- The data
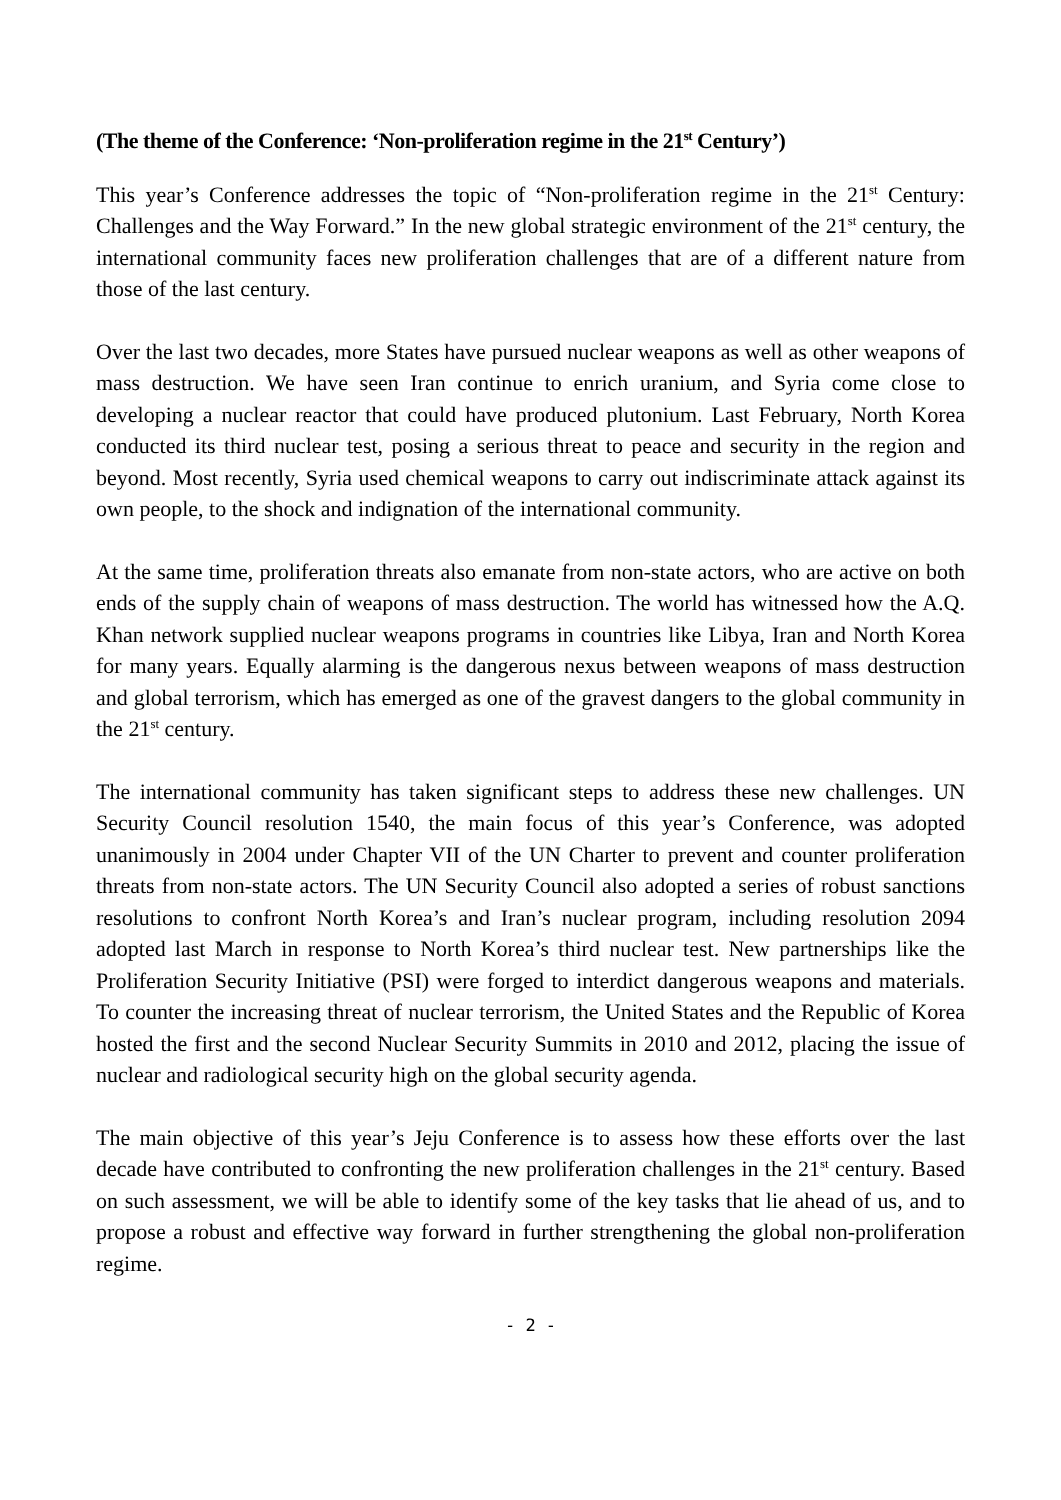(The theme of the Conference: ‘Non-proliferation regime in the 21<sup>st</sup> Century’)
This year’s Conference addresses the topic of “Non-proliferation regime in the 21<sup>st</sup> Century: Challenges and the Way Forward.” In the new global strategic environment of the 21<sup>st</sup> century, the international community faces new proliferation challenges that are of a different nature from those of the last century.
Over the last two decades, more States have pursued nuclear weapons as well as other weapons of mass destruction. We have seen Iran continue to enrich uranium, and Syria come close to developing a nuclear reactor that could have produced plutonium. Last February, North Korea conducted its third nuclear test, posing a serious threat to peace and security in the region and beyond. Most recently, Syria used chemical weapons to carry out indiscriminate attack against its own people, to the shock and indignation of the international community.
At the same time, proliferation threats also emanate from non-state actors, who are active on both ends of the supply chain of weapons of mass destruction. The world has witnessed how the A.Q. Khan network supplied nuclear weapons programs in countries like Libya, Iran and North Korea for many years. Equally alarming is the dangerous nexus between weapons of mass destruction and global terrorism, which has emerged as one of the gravest dangers to the global community in the 21<sup>st</sup> century.
The international community has taken significant steps to address these new challenges. UN Security Council resolution 1540, the main focus of this year’s Conference, was adopted unanimously in 2004 under Chapter VII of the UN Charter to prevent and counter proliferation threats from non-state actors. The UN Security Council also adopted a series of robust sanctions resolutions to confront North Korea’s and Iran’s nuclear program, including resolution 2094 adopted last March in response to North Korea’s third nuclear test. New partnerships like the Proliferation Security Initiative (PSI) were forged to interdict dangerous weapons and materials. To counter the increasing threat of nuclear terrorism, the United States and the Republic of Korea hosted the first and the second Nuclear Security Summits in 2010 and 2012, placing the issue of nuclear and radiological security high on the global security agenda.
The main objective of this year’s Jeju Conference is to assess how these efforts over the last decade have contributed to confronting the new proliferation challenges in the 21<sup>st</sup> century. Based on such assessment, we will be able to identify some of the key tasks that lie ahead of us, and to propose a robust and effective way forward in further strengthening the global non-proliferation regime.
- 2 -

- Exercise aim
In the answer, include exactly the lines from the top of the entries through the line containing "Over the last two", and nothing else, not even the pictures.

- Problem solution
(The theme of the Conference: ‘Non-proliferation regime in the 21<sup>st</sup> Century’)
This year’s Conference addresses the topic of “Non-proliferation regime in the 21<sup>st</sup> Century: Challenges and the Way Forward.” In the new global strategic environment of the 21<sup>st</sup> century, the international community faces new proliferation challenges that are of a different nature from those of the last century.
Over the last two decades, more States have pursued nuclear weapons as well as other weapons of mass destruction. We have seen Iran continue to enrich uranium, and Syria come close to developing a nuclear reactor that could have produced plutonium. Last February, North Korea conducted its third nuclear test, posing a serious threat to peace and security in the region and beyond. Most recently, Syria used chemical weapons to carry out indiscriminate attack against its own people, to the shock and indignation of the international community.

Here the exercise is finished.